L’ira di Ferrante: «Io, mollato dai partiti»

Duro atto d’accusa: «Mi ha telefonato solo Fassino. Non ho più un lavoro ma la mia lista continuerà l’attività»

Giannino della Frattina

Fiori per gli avversari, cannoni per gli alleati. Il dies irae di Bruno Ferrante ha toni pacati, ma sostanza di fuoco. Prima il mazzo di fiori con gli auguri di buon lavoro a Letizia Moratti («Così si fa tra persone civili»), poi la resa dei conti con i «compagni» d’avventura. «Il risultato ottenuto - attacca durante la conferenza stampa di ieri mattina in via Turati - dimostra che a Milano si poteva vincere. Con più convinzione dei partiti avremmo conquistato la città». Chiuse le urne arriva lo sfogo trattenuto per giorni. E oggi si capisce con quanta fatica. Tirato in volto, l’amarezza difficile da nascondere, accusa e travolge tutt’intero un centrosinistra che a Milano non sa nemmeno festeggiare un risultato che comunque, pur nella sconfitta, si potrebbe considerare storico. Il profondo rosso del meno 27 dell’ultimo duello Albertini-Antoniazzi nel 2001, è diventato un ben più accettabile meno cinque. Ed è forse proprio la sensazione di aver sfiorato l’impresa nella roccaforte del berlusconismo che fa detonare la rabbia dell’ex prefetto. Che ringrazia elettori, volontari e giornalisti. E subito dopo mena schiaffi ai suoi. «Temo - la sua analisi a freddo - che nella sconfitta abbia pesato il risultato poco favorevole a Milano e in Lombardia delle ultime elezioni politiche. Dopo il 9 aprile nei partiti è venuto meno l’entusiasmo. Come se tante sconfitte avesse tolto la voglia. Io e quelli della mia lista, invece, l’entusiasmo l’abbiamo sempre avuto». E per chi non avesse capito, ripete. «Bisogna credere in quello che si fa, trasmettere entusiasmo agli altri. Io ci ho provato. Ho anche convocato i partiti per cercare di scuoterli. Ma non c’è stato nulla da fare, dopo il 9 aprile hanno considerato Milano persa».
Poco più che d’ufficio la difesa di Franco Mirabelli. «Ha ragione - incassa il segretario provinciale dei Ds -, il clima di sconfittismo ci ha penalizzato.

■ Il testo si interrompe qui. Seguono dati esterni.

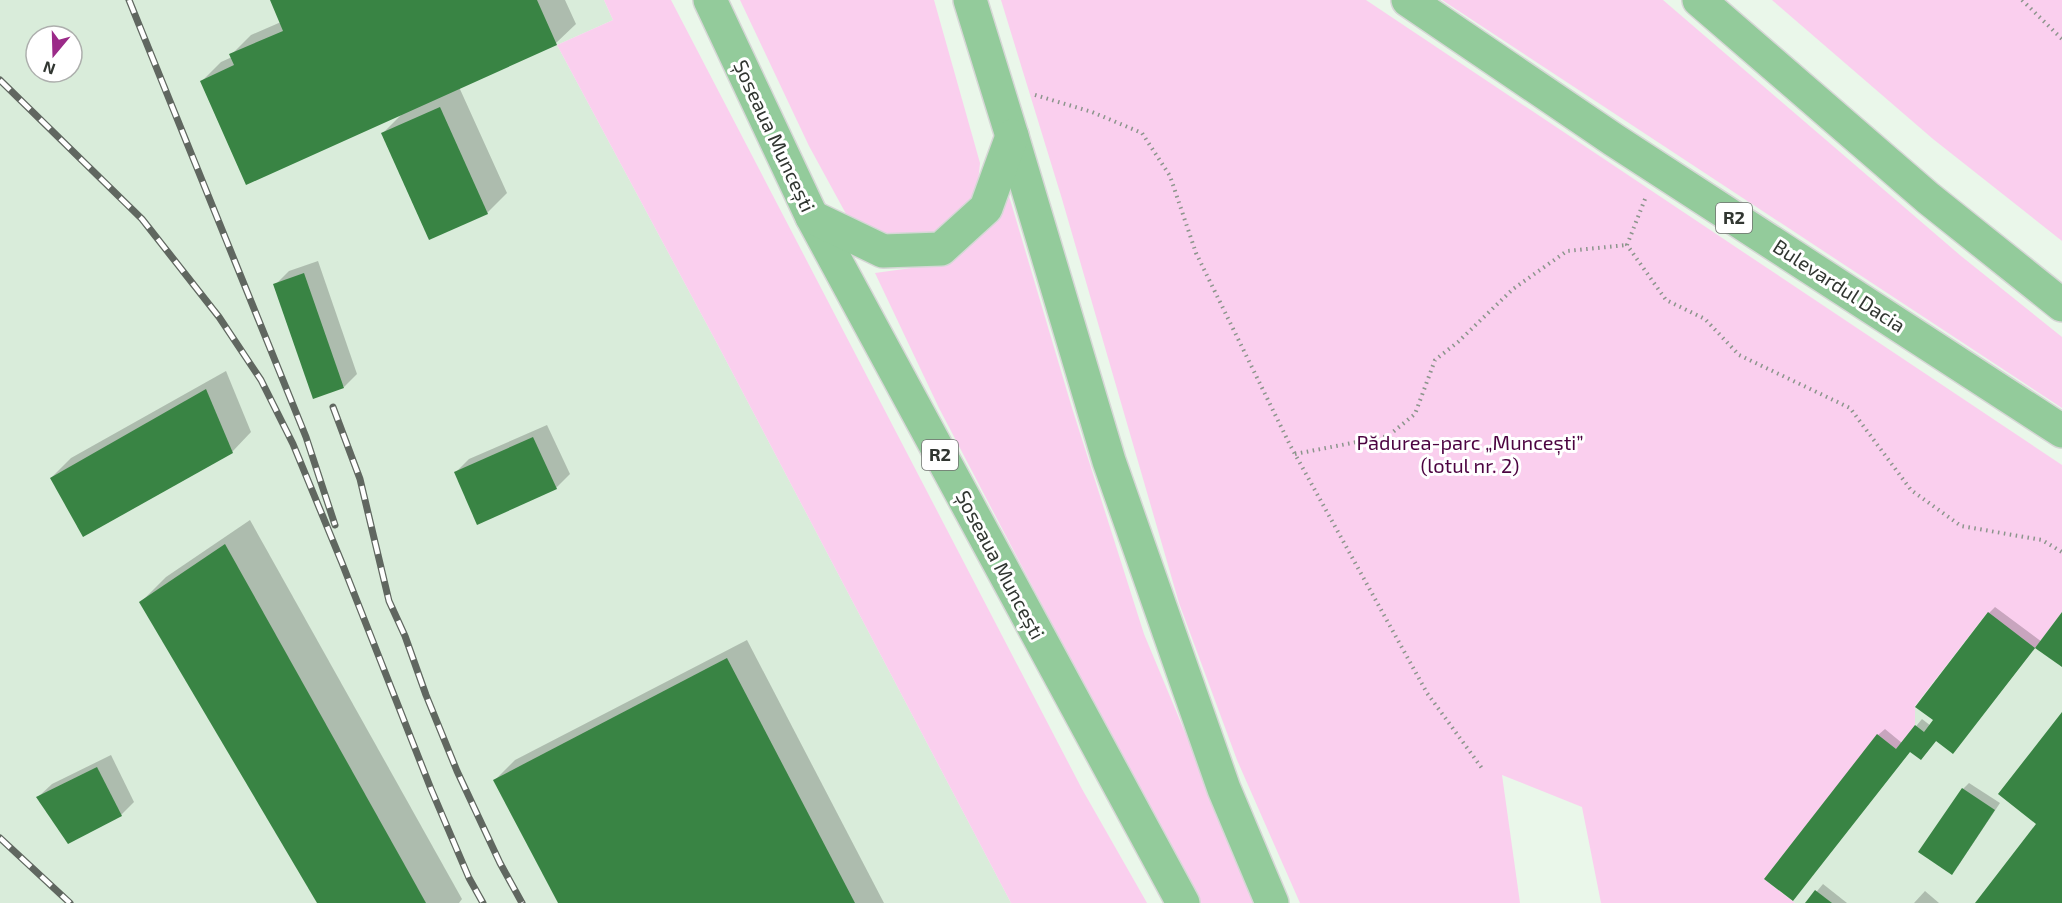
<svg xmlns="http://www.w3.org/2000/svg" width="2062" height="903" font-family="'Exo 2',sans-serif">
	<rect width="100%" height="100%" fill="#eaf7ea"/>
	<g fill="#d9ecda" fill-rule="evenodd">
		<path d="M 0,0 L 604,0 L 613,20 L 557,45 L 720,349 L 1011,903 L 0,903 ZM 36,36 L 72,36 L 72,72 L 36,72 Z"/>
		<polygon points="1988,612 2035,648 2062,612 2062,903 1795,903 1764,879 1877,734 1915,725 1915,707"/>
	</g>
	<g fill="#facfee">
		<polygon points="604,0 671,0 1082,789 1147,903 1011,903 720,349 557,45 613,20"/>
		<polygon points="740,0 934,0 980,163 977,191 954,225 924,237 880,239 851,223 809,146"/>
		<polygon points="1001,0 1366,0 2062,465 2062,612 2035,648 1987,613 1915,706 1915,725 1896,749 1877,735 1764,879 1795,903 1601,903 1582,807 1502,775 1520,903 1300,903 1237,760 1179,603 1062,199"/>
		<polygon points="1442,0 1663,0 1961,256 2062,337 2062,408"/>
		<polygon points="1772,0 2062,0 2062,241 1933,139"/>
		<polygon points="1009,196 1072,408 1144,634 1256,903 1198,903 939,408 875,273 926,266 967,249"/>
	</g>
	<g fill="#0003">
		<polygon points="272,0 565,0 576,24 556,43 459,87 507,193 487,213 383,133 404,112 201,82 221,62 232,57 231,55 251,35 281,22"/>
		<polygon points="318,261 357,374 344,387 275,285 289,271"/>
		<polygon points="226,371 251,432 232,452 51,478 71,458"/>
		<polygon points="547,425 570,474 556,488 456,472 469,459"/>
		<polygon points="250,520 462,899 459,903 319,903 141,602 166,577"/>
		<polygon points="1995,607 2042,642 2062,614 2062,665 2036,647 1953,752 1937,740 1921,759 1911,750 1799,892 1878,735 1885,729 1902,743 1922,719 1931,726 1989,613"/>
		<polygon points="747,640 884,903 559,903 495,780 515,760"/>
		<polygon points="111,755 134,802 121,815 38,797 52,784"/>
		<polygon points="1969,783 2000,803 1958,866 1963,789"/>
		<polygon points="1823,884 1847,903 1807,903"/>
		<polygon points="1925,891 1939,903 1914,903"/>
	</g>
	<g fill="#398444">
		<polygon points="270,0 537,0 557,45 246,185 200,81 234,65 229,54 283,31"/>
		<polygon points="440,107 488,214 429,240 381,133"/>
		<polygon points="304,273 344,388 313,399 273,284"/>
		<polygon points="206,389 233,453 83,537 50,478"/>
		<polygon points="533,437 557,489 477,525 454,472"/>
		<polygon points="225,544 426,903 317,903 139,602"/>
		<polygon points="1988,612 2035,648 1953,754 1936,741 1921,760 1910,752 1793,901 1764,879 1877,734 1896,749 1915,725 1924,732 1933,720 1915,707"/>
		<polygon points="2062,612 2062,667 2035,648"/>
		<polygon points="727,658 855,903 558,903 493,780"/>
		<polygon points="2062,712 2062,903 1975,903 2036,824 1998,794"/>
		<polygon points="97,767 122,816 68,844 36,797"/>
		<polygon points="1962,788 1995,810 1952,875 1918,852"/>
		<polygon points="1815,890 1832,903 1805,903"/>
	</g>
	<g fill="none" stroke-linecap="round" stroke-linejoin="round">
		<g stroke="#d6d7d6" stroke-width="36">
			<g id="major">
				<polyline points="710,0 812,217 1183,903"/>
				<polyline points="970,0 1012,136 1109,461 1224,789 1272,903"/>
				<polyline points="1408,0 1614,140 2062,431"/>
				<polyline points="1699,0 1928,198 2062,305"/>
				<polyline points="812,217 883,251 941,249 986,208 1012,136"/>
			</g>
		</g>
		<g stroke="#8c958c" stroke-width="4" stroke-dasharray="1.5 4.5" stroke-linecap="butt">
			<polyline points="2022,0 2062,39"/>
			<polyline points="1035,95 1092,112 1142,133 1170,176 1196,253 1290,445 1427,693 1484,771"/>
			<polyline points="1645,199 1627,245 1666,300 1705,319 1739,355 1850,408 1911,490 1961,526 2042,540 2062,552"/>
			<polyline points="1295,454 1388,436 1415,414 1435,360 1458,342 1513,289 1567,251 1627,245"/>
		</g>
		<use href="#major" stroke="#93cb9b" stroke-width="33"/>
		<g stroke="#606760" stroke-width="7">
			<g id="rail">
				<polyline points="129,0 306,437 335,525"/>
				<polyline points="0,80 142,219 219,317 261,380 293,444 342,563 431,789 469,878 483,903"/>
				<polyline points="333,407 360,479 389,601 405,636 426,695 457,771 500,863 522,903"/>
				<polyline points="0,838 70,903"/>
			</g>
		</g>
		<use href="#rail" stroke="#fff" stroke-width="4.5" stroke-dasharray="14" stroke-linecap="butt"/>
	</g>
	<g text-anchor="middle" stroke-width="6" stroke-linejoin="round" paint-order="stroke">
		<g fill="#fff" stroke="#6f726f" stroke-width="1.5">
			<rect x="1716" y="203" width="36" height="30" rx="4.5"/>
			<rect x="922" y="440" width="36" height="30" rx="4.5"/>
		</g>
		<g font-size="18" font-weight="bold" fill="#313631">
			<text x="1734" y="224">R2</text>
			<text x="940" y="461">R2</text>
		</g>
		<g font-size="20" fill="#313631" stroke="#fff">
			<text transform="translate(774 136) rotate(65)" y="7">Șoseaua Muncești</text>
			<text transform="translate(1839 286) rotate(33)" y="7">Bulevardul Dacia</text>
			<text transform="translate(1000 565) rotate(62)" y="7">Șoseaua Muncești</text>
		</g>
		<g font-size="20" fill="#4c0441" stroke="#fff">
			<text x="1470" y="450">Pădurea-parc „Muncești”<tspan x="1470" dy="23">(lotul nr. 2)</tspan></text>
		</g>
	</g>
	<g transform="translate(54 54) rotate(199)"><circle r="28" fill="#ffffff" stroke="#adafad" stroke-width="1.5"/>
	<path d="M0-4.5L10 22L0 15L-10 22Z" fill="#9b2a88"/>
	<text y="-9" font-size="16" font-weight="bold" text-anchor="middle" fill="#313631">N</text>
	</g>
</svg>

La sinistra non ci ha creduto e ha preferito dedicarsi a dibattiti e polemiche che si potevano tranquillamente rimandare a domani».
Veleno che scorre e non c’è bisogno di entrare nei particolari. «Non rimprovero nessuno - le parole di Ferrante -, nè leader nazionali, nè dirigenti locali. Telefonate? Quella di Piero Fassino». Un po’ poco per l’uomo a cui era stato affidato l’incarico di affondare la corazzata del centrodestra. «Io - assicura - sono sereno. Abbiamo lottato ad armi pari pur con un’evidente sproporzione di forze in campo. Politiche ed economiche. Io sono partito senza un euro, senza un ufficio, senza un telefono e senza un collaboratore. Il risultato di oggi è sotto gli occhi di tutti, il centrodestra non può più considerarsi forza egemone a Milano. Ma questo è un lavoro che non andrà perso. La Lista Ferrante c’è e continuerà a lavorare».
Il che significa che Ferrante guiderà l’opposizione a Palazzo Marino? La risposta è diplomatica, ma suona chiaramente come un no. «Sono in una fase di grande riflessione sia umana che sul piano delle scelte di vita. E non ho più un lavoro, perché ho deciso di dedicarmi alla città di Milano. E di far capire che c’è un modo diverso di amministrare: più democratico, meno aziendalista, meno autoritario».
Niente da fare, almeno a parole, per un eventuale incarico governativo vista anche la scarsità di milanesi nel Prodino e la venuta a Milano di Romano Prodi, neo premier alla prima uscita ufficiale, per sostenere la sua candidatura. «Preferisco orizzonti milanesi», sgattaiola Ferrante. Si vedrà. Per ora c’è una corsa e una speranza durate 206 giorni. Da quel 4 novembre, quando il cinquantanovenne prefetto annunciò di voler cambiare una vita trascorsa in gran parte al servizio dello Stato.